-- Dataset excerpts follows --
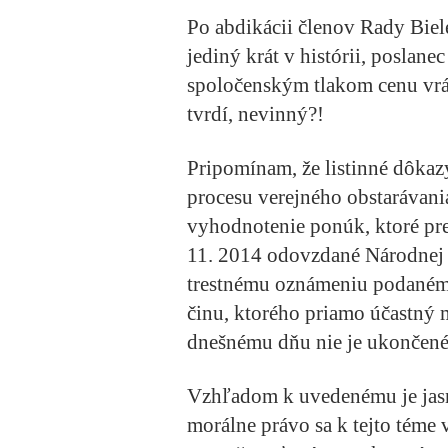
Po abdikácii členov Rady Biel
jediný krát v histórii, posla
spoločenským tlakom cenu vráti
tvrdí, nevinný?!
Pripomínam, že listinné dôkaz
procesu verejného obstarávani
vyhodnotenie ponúk, ktoré prev
11. 2014 odovzdané Národnej k
trestnému oznámeniu podanému
činu, ktorého priamo účastný 
dnešnému dňu nie je ukončené
Vzhľadom k uvedenému je jas
morálne právo sa k tejto téme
-- Dataset excerpts concluded --
The response is the full listing, copied exactly, with the pictures omitted.

Answer below ->
Po abdikácii členov Rady Biel
jediný krát v histórii, posla
spoločenským tlakom cenu vráti
tvrdí, nevinný?!
Pripomínam, že listinné dôkaz
procesu verejného obstarávani
vyhodnotenie ponúk, ktoré prev
11. 2014 odovzdané Národnej k
trestnému oznámeniu podanému
činu, ktorého priamo účastný 
dnešnému dňu nie je ukončené
Vzhľadom k uvedenému je jas
morálne právo sa k tejto téme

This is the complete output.